> TASK TO COMPLETE:
Return the run of lines below that opens with the line containing "right shoulder: (698, 290, -2)" and closes with the line containing "left hip: (926, 625, -3)", keeping each one exact.

> THE DATA:
··········
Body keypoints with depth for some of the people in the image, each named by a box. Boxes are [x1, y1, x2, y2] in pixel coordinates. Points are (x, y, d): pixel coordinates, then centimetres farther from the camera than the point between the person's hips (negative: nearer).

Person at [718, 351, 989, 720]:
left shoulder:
··········
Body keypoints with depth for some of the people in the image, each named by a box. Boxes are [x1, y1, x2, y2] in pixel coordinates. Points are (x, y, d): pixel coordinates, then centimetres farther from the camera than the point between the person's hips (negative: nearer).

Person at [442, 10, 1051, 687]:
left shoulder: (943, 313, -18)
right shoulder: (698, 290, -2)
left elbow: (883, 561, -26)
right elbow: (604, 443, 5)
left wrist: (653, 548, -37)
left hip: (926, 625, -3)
··········
> RESULT:
right shoulder: (698, 290, -2)
left elbow: (883, 561, -26)
right elbow: (604, 443, 5)
left wrist: (653, 548, -37)
left hip: (926, 625, -3)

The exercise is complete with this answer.